Sponsored by England Hockey Board, Adnan passed level I, II and III coaching courses between 2008 and 2010 and later taught the game for three hours a week. He now serves as head coach of Old Loughtnion Hockey Club and director coaching of New Market Hockey Club.

The former utility forward who played as inside right and right winger at the 2006 World Cup in Germany, three Champions Trophy events, an Asia Cup besides Azlan Shah and other events, said he had no answer when English players questioned about Pakistan’s decline in hockey.

“In my opinion, Pakistani players have been sandwiched by European and Asia styles [of hockey] that has hampered their progress,” rec­koned Adnan, who remained a member of the FIH youth panel from 2004 to 2006.

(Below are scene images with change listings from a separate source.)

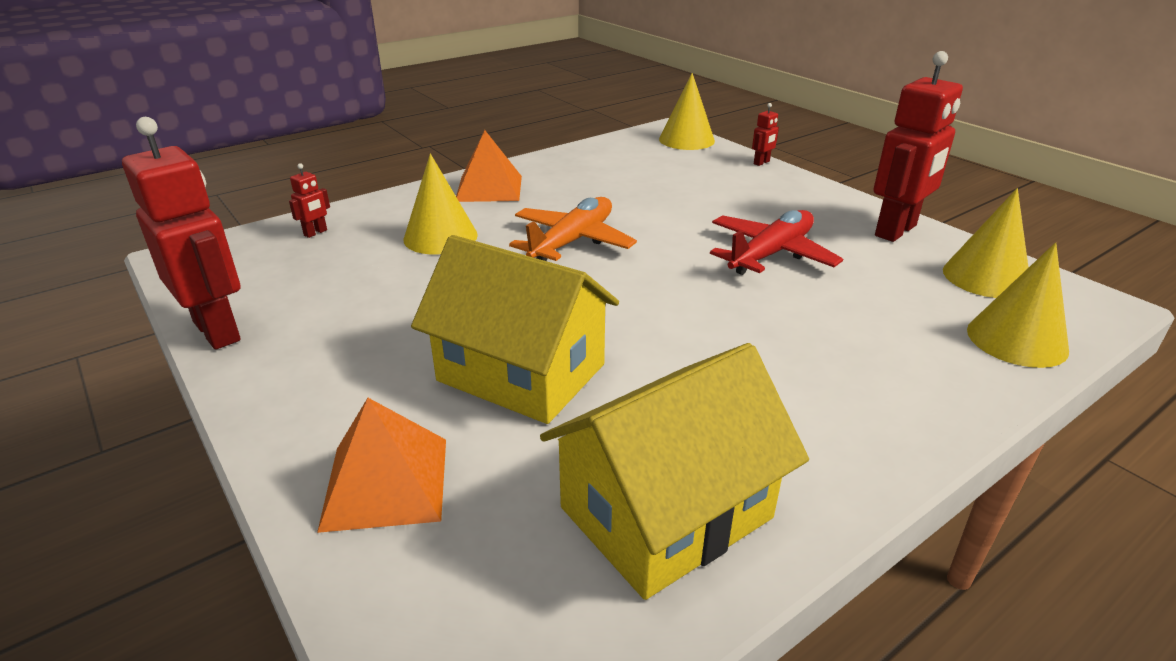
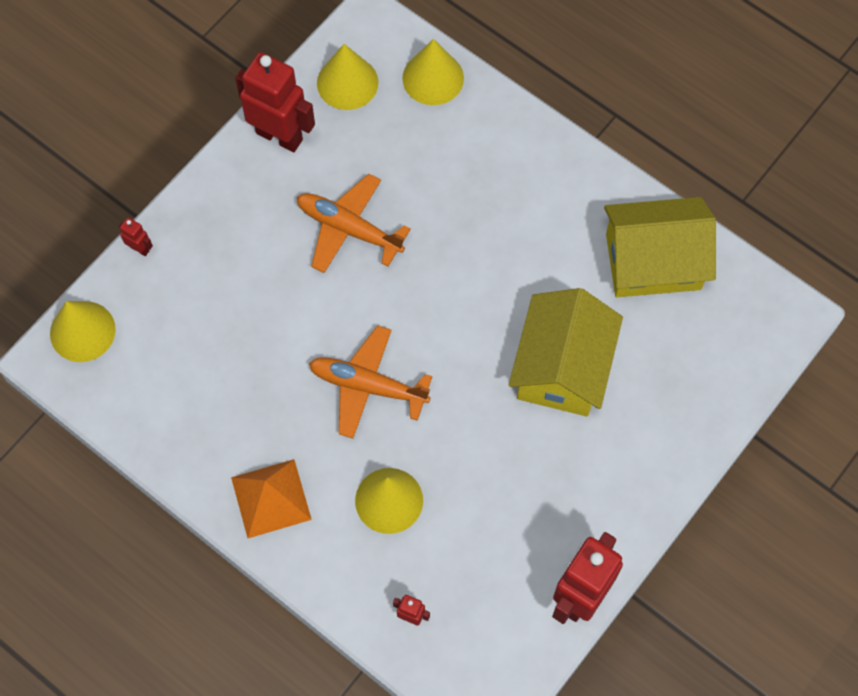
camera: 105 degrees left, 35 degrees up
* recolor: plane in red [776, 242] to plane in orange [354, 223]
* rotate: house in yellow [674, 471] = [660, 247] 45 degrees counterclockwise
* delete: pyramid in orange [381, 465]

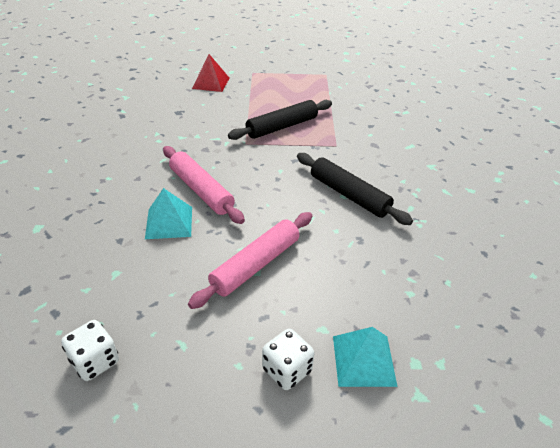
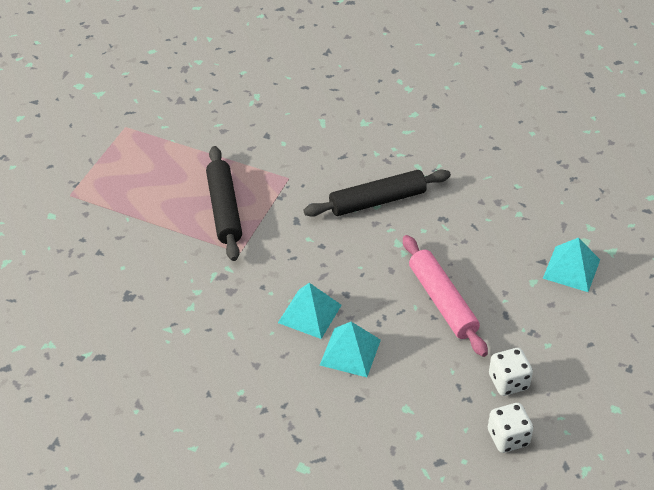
camera: 65 degrees left, 5 degrees up
* delete: pyramid in red [210, 73]
* replace: rolling pin in pink [204, 185] to pyramid in turquoise [309, 311]
* move: dice in white [288, 359] to [511, 372]

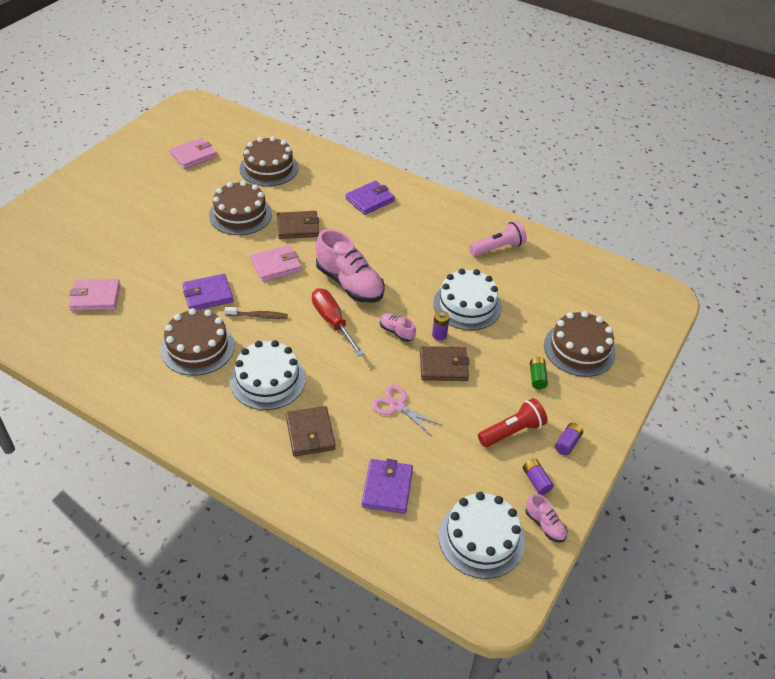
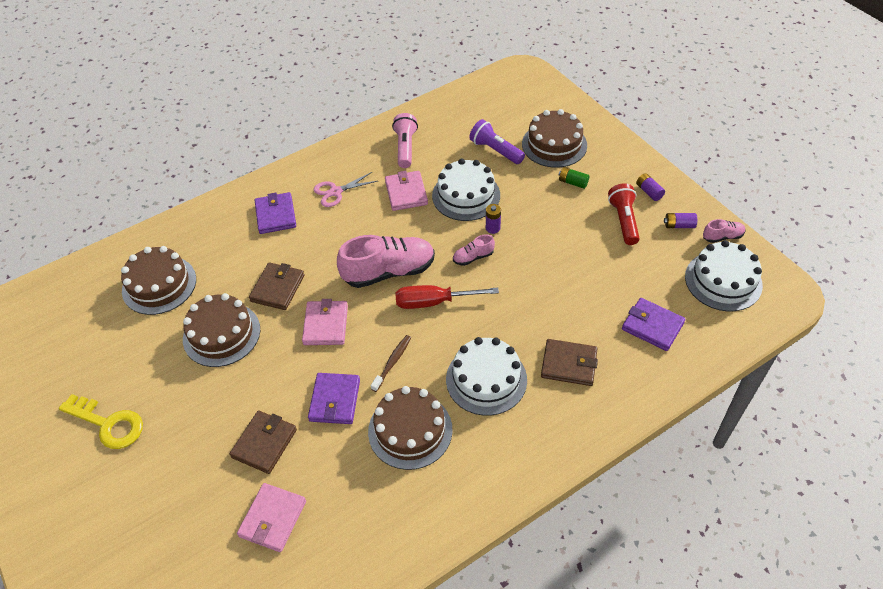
camera: 60 degrees left, 5 degrees up
* move: wallet in pink [193, 153] to [406, 191]
* move: wallet in brown [444, 363] to [263, 442]
* move: scissors in pink [407, 410] to [345, 189]
* insert: flashlight in purple [497, 141]
* insert: key in yellow [101, 421]

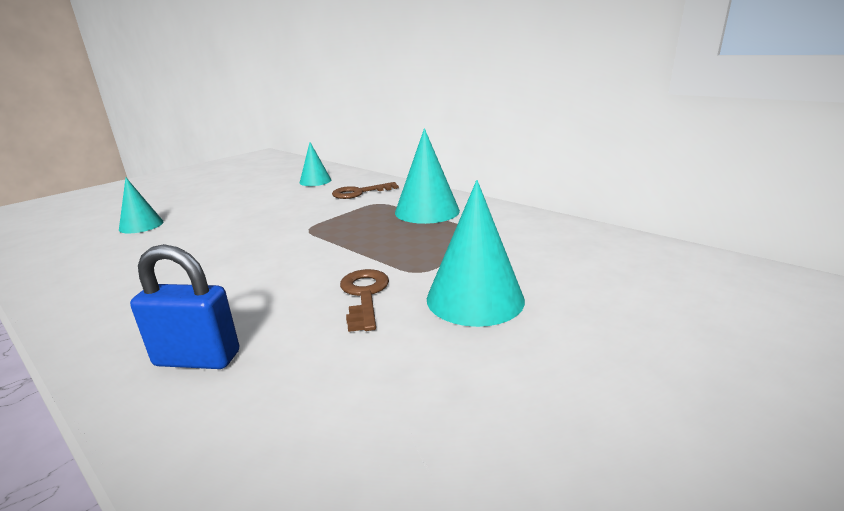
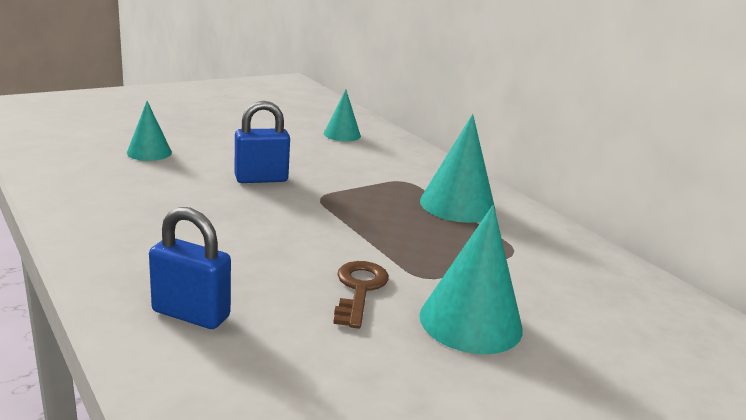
camera: 10 degrees right, 0 degrees up
* delete: key in brown [365, 190]
* insert: padlock in blue [262, 142]

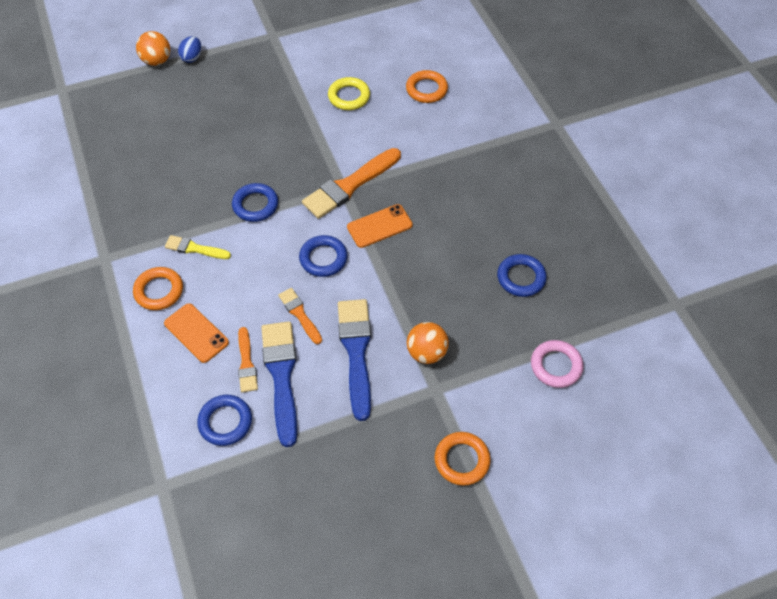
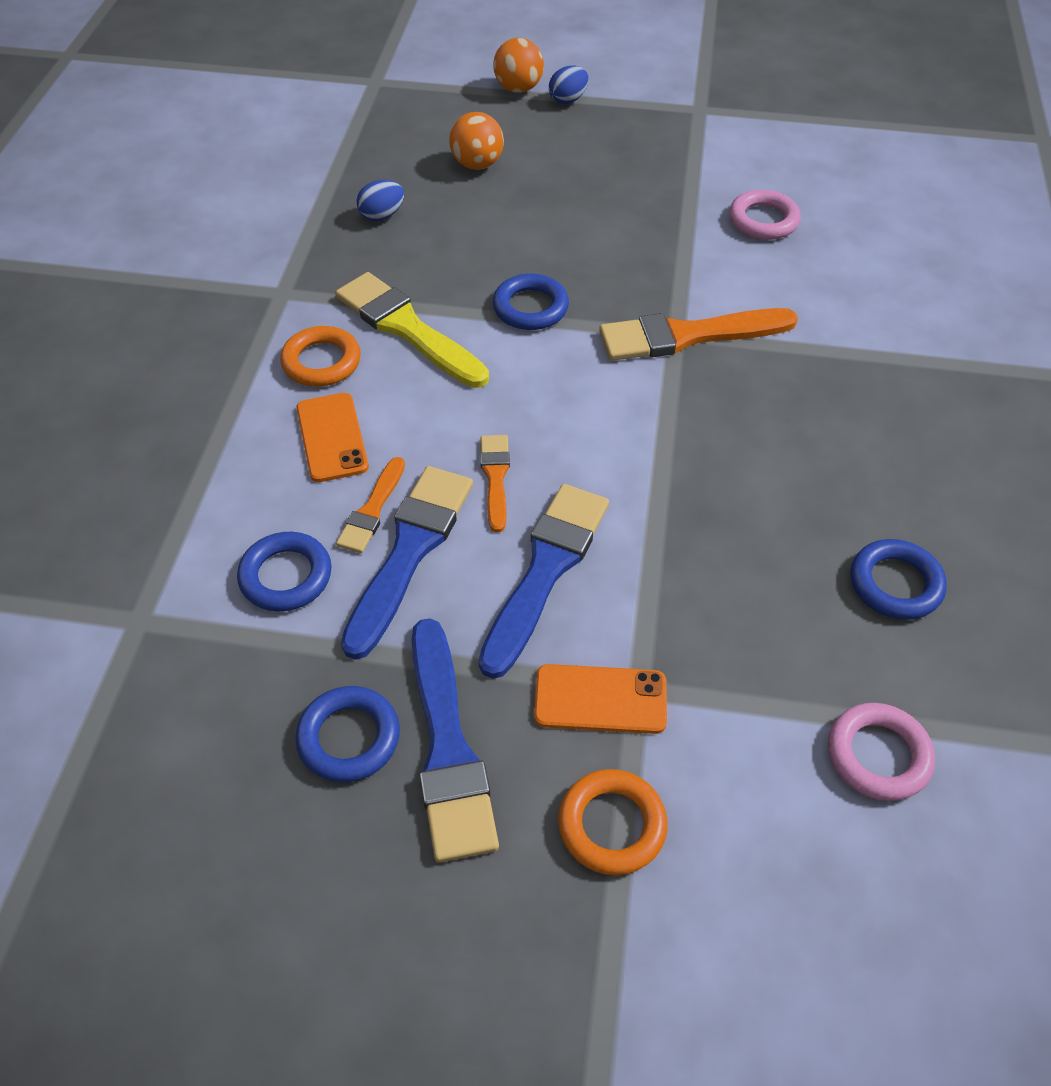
camera: 30 degrees right, 5 degrees down
* delete: ring in orange [427, 86]
* recolor: ring in yellow [349, 93] to ring in pink [765, 214]
* move: phone in orange [380, 226] to [600, 699]
* resize: brush in yellow [198, 247] = [412, 330] x1.83
* move: ring in blue [323, 256] to [347, 734]
* move: ball in orange [428, 343] to [477, 141]
* insert: egg in blue [380, 200]
* insert: brush in blue [455, 740]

In this connection, he cited his own example when he was picked by Roelant Oltmans during his first coaching stint in Pakistan in 2004 and adept his techniques but was shown the door after his departure by his successor for not complying with ‘his’ instructions.

“Playing hockey and coaching are two different things altogether; and full time jobs and a good player can’t be a good coach,” he noted.

According to Adnan, Pakistan contains heaps of hockey talent rich but the players don’t know the basics of the game, and “therefore the national team needs a professional coach”. He said he was happy to see the game’s revival in the metropolis under the KHA at their own premises.

Adnan now plans to travel to Lahore, Gojra, Faisalabad and Sheikhupura to deliver lectures there.